EBA yesterday published a Discussion Paper (DP) on the exclusion of unrealized gains from regulatory capital. As an advice to the European Commission it basically supports the current European system of prudential filters – that is, only the unrealized gains part (banks will have to include unrealized losses into capital).
EBA’s departure from Basel III is limited, and if you read the DP, actually quite sensible. Where Basel III requires the inclusion of both unrealized gains and losses into capital, EBA’s discussion paper addresses only the unrealized gains, and not even all of them.
Interestingly, the DP mentions the level playing field, but it does not mention the recent US move to require only banks with $250bn of total assets to apply Basel III — and have only the big banks include unrealized gains and losses into regulatory capital, see my earlier post on this departure from Basel III.

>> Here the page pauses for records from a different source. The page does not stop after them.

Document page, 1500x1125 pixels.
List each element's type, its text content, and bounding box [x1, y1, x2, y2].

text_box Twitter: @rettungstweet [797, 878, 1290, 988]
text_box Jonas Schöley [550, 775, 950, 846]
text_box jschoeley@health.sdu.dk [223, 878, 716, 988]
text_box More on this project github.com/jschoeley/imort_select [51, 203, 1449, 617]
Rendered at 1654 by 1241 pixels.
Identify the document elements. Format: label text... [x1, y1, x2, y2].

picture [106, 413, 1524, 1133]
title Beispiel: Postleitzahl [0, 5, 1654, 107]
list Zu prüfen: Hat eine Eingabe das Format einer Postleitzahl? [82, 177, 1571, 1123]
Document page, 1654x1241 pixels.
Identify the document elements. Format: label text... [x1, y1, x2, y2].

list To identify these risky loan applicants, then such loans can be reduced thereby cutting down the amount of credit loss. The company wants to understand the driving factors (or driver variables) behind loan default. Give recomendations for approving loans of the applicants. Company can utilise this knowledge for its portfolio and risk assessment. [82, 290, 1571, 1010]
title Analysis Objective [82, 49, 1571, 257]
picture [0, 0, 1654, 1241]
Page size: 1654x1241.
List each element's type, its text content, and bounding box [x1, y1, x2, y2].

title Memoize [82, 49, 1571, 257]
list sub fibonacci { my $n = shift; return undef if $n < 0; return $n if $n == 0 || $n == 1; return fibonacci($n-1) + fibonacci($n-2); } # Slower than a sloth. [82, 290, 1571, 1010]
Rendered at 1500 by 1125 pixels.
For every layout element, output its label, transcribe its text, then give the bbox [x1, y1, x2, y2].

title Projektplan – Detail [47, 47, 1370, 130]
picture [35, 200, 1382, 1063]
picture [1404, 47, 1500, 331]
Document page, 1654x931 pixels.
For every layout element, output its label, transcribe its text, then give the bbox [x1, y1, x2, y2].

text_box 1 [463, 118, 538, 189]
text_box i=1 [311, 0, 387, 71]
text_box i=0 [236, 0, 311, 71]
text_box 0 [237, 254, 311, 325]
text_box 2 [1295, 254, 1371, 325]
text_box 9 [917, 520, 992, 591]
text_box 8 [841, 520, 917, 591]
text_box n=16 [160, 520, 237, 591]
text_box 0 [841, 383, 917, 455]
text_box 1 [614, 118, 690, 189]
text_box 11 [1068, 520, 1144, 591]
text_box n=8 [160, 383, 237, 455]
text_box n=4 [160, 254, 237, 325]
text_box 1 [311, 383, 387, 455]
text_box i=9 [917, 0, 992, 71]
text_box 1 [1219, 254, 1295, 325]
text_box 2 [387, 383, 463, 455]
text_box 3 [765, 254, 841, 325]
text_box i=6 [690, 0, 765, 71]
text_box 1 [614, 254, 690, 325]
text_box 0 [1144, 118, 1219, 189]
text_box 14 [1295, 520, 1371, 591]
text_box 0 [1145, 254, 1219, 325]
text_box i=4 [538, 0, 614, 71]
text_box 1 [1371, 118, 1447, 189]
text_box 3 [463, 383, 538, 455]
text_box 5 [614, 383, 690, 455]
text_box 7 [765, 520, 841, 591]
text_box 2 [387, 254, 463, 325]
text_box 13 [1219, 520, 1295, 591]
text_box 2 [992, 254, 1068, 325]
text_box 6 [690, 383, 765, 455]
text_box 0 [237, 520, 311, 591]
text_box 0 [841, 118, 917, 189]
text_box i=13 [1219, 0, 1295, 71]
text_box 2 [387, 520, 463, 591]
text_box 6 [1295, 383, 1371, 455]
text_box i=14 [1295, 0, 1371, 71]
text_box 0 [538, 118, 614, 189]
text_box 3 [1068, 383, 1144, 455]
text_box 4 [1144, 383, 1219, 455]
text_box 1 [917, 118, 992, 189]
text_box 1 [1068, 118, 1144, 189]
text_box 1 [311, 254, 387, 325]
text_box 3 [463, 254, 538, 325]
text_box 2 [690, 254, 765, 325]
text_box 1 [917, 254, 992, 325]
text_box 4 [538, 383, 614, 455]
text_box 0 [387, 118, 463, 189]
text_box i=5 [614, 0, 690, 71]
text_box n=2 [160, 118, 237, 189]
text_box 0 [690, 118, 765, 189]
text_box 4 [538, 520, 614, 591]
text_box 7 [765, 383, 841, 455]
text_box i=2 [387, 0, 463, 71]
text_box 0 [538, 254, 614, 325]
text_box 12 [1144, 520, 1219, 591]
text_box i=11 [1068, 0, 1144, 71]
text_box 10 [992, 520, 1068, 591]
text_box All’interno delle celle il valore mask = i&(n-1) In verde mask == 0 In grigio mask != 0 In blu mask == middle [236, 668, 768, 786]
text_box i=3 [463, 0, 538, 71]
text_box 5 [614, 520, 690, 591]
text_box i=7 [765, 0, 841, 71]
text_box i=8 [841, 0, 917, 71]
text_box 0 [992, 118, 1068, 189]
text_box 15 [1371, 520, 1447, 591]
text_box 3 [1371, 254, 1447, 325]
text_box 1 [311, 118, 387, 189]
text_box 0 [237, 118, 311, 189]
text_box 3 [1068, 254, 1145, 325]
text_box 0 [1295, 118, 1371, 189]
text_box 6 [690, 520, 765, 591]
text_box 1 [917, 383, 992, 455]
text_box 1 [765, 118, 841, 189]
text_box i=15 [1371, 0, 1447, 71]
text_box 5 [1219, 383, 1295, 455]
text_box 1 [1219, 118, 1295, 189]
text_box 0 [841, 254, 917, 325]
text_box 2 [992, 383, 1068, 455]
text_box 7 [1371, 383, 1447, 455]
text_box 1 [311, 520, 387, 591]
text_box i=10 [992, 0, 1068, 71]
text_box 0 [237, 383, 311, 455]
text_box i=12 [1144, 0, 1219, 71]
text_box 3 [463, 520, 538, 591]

Here’s my summary of the DP, with references to the text of the DP in brackets:
The Discussion Paper justifies a departure from Basel III on unrealized gains (para 19). But the departure, the exclusion of unrealized gains from capital, affects mainly the unrealized gains on debt instruments valued at Fair Value (para 34, 41, 65). This is about the available-for-sale (AFS) category for debt instruments. Then again, the deductions will likely only affect the net unrealized gains on these instruments (para 70). This is the tip of the iceberg of AFS debt instruments, as within the pool of AFS debt instruments there may be many unrealized gains that are offset by unrealized losses.
EBA appears not too worried about the deduction of unrealized gains on liquid assets (equity instruments, shares). This deduction shall not be a real problem for banks. In good times, they can circumvent the deduction by crystallizing unrealized gains. This is accepted practice, folklore, fine. In bad times, the banks my not be able to crystallize – the deduction then does its prudential work (Section 5.3).
The DP outscopes Fair Value Option (in section 5.3.2) and Trading Book assets (para 100), right.
The DP extends the deduction of unrealized gains on debt instruments to other illiquid assets, such as property (para 119).